Former New York Times publisher Arthur Ochs Sulzberger has died at age 86.
According to the Times, Sulzberger's family said he died Saturday at his Southampton home after a long illness.
He retired in 1992 after three decades at the paper's helm and was succeeded by his son, Arthur Jr.
During Sulzberger's tenure, the New York Times won 31 Pulitzer Prizes, published the Pentagon Papers and won a major court victory in New York Times v. Sullivan.
That 1964 Supreme Court ruling shielded the press from libel lawsuits by public officials unless they could prove actual malice.
"In the end, if anybody was going to jail over this, it was the publisher," said Clyde Haberman, a Times Metro columnist. "If anyone was going to have their family's heritage - if you will, patrimony - put fully on the line, it was him.
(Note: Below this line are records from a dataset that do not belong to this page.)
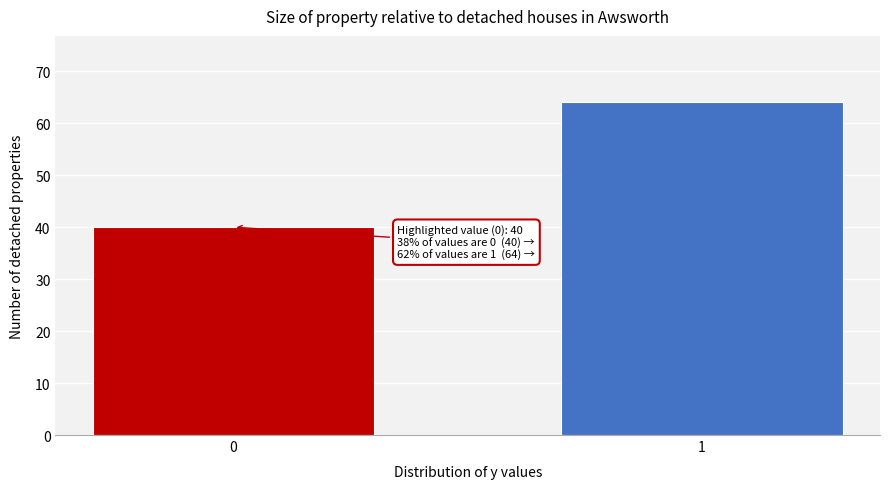

Reading left to right, transcribe all the data shown in this chart.

0=40	1=64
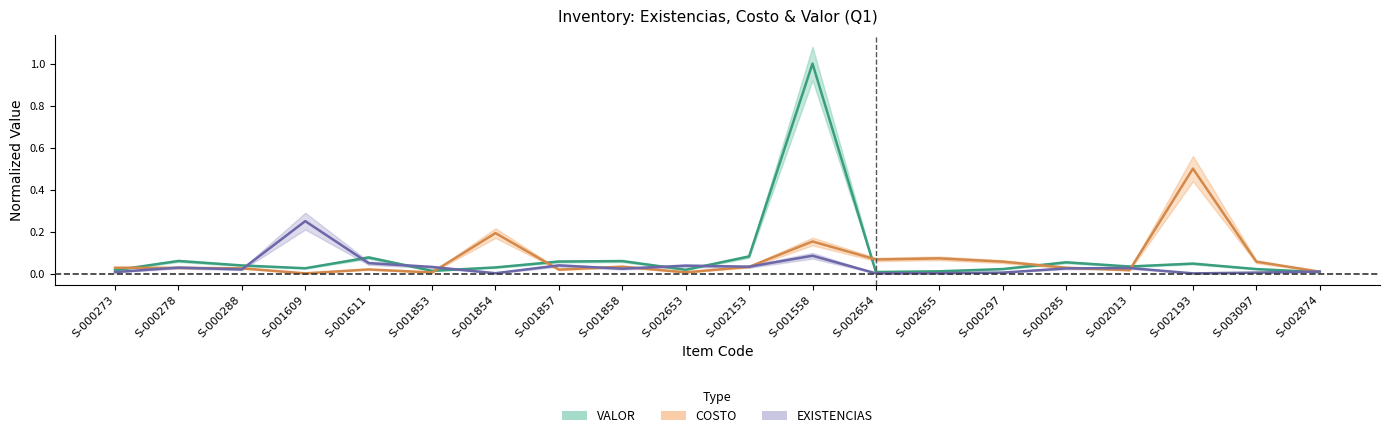

Where do VALOR and COSTO first cross each other?

S-000273 and S-000278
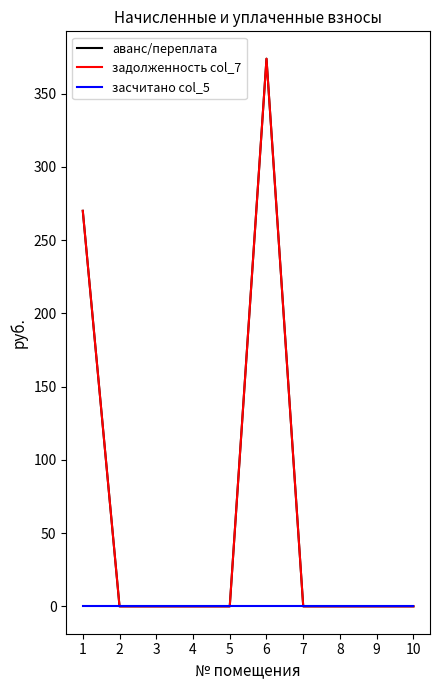

Does the chart display data point markers on the line(s)?

No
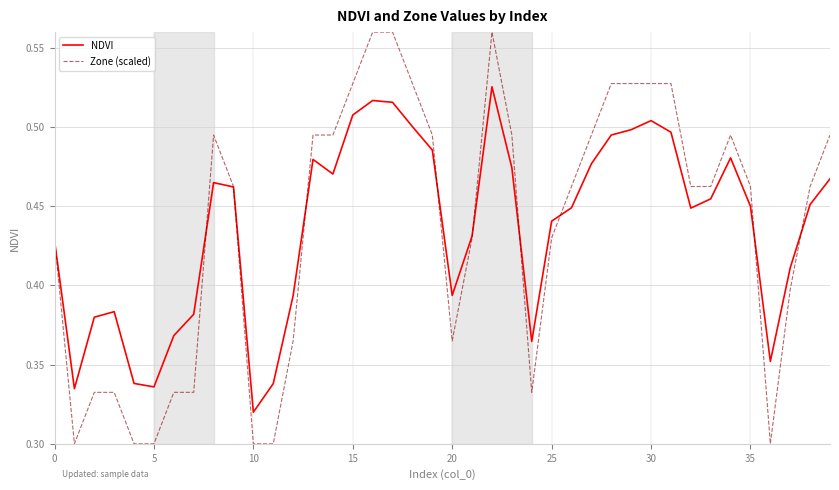

Which series has the largest range (max minus min)?

Zone (scaled)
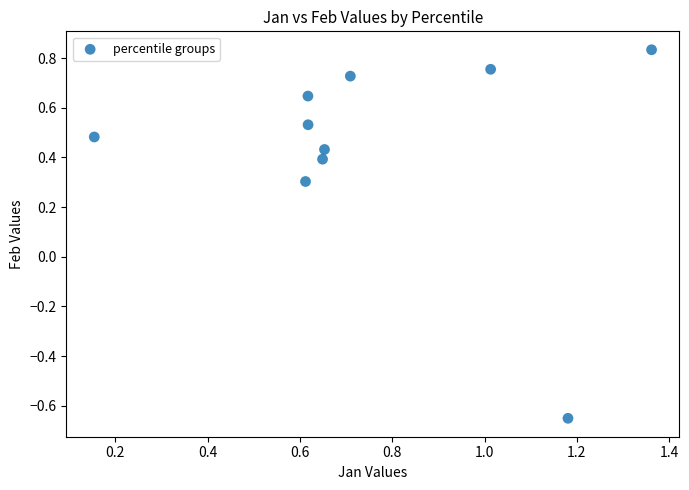

What is the range of Y values (max minus min)?

1.5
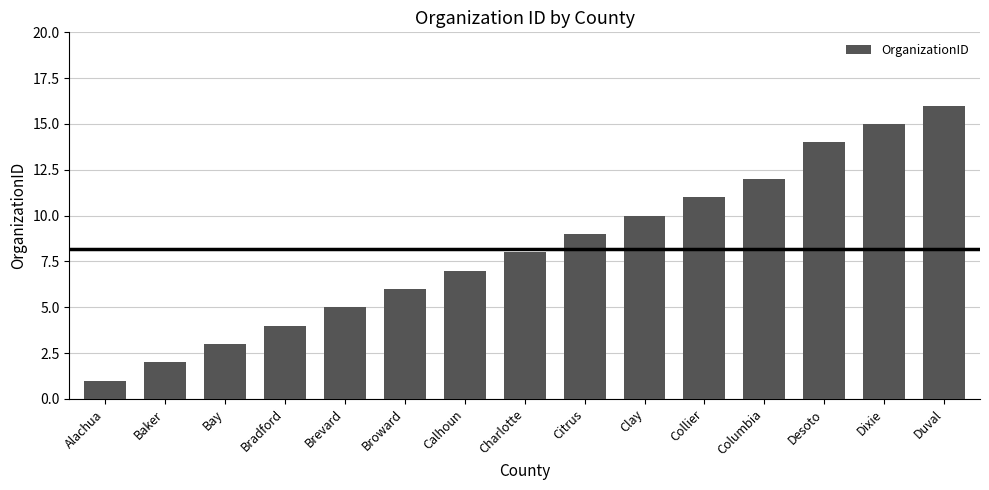

Reading right to left, what are all the values shown in this chart?

Duval=16	Dixie=15	Desoto=14	Columbia=12	Collier=11	Clay=10	Citrus=9	Charlotte=8	Calhoun=7	Broward=6	Brevard=5	Bradford=4	Bay=3	Baker=2	Alachua=1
And many people, quite correctly I think, consider that his finest moment and, in many ways, journalism's finest moment."
Sulzberger also started the paper's national edition, bought its first color presses and introduced popular new sections covering topics such as science, food and entertainment. Weekday circulation climbed from 714,000 to 1.1 million under his leadership.
"He was anything but the great William Randolph Hurst-like mogul or Murdoch kind of Titanic captain," said former Times Executive Editor Max Frankel. "He was gentle and unobtrusive and did all his best work behind the scenes."
"The mid-1970s brought the entire city to the brink of municipal collapse and the Times advertising base was in great, great jeopardy. In that period, Punch Sulzberger, working with his business and news department, created a whole bunch of sections that we all take for granted today," said Haberman.
In a statement, Arthur Ochs Sulzberger Jr. said his father's refusal to back down in the paper's free-speech battles helped prevent government censorship and intimidation.
Nicknamed "Punch," Sulzberger was the grandson of Adolph Ochs, who took over the Times in 1896 and built it into the nation's most influential newspaper.
The 37-year-old former Marine took over as publisher in the summer of 1963, following the sudden death of his brother-in-law, Orvil Dryfoos, but initially felt uneasy filling the post.
"I told my sister Ruth I made my first executive decision, not to throw up," Sulzberger later remembered.
"Suddenly the family had no other choice but to turn to Punch Sulzberger. Nobody pretended at the time that it was a welcome decision. They didn't think he was ready," said Haberman. "Everyone knew that he had a hill to climb, but he climbed it."
Sulzberger became publisher during a 114-day newspaper strike. Four other newspapers shut down, but Sulzberger managed to keep the New York Times competitive.
"'When you're in a crisis, don't water the soup,' as he used to say. Don't diminish the product. On the contrary, invest in the quality of what you're doing," said Frankel. "Somehow you'll figure out how to make money at it, because you have to make money if you value your freedom and independence."
Political leaders paid tribute to Sulzberger Saturday.
"Arthur helped transform the New York Times and secure its status as one of the most successful and respected newspapers in the world. He was a firm believer in the importance of a free and independent press, one that isn't afraid to seek the truth," President Barack Obama said in a statement.
"Mr. Sulzberger changed the course of American history with his journalistic decisions, including publishing the Pentagon Papers, ultimately fulfilling the foremost task of the media to report the unfiltered truth to the American people," Governor Andrew Cuomo said in a statement.
Mayor Michael Bloomberg said in a statement that Sulzberger was "a great New Yorker and a luminary in one of our city's biggest industries, and his loss will be felt by many."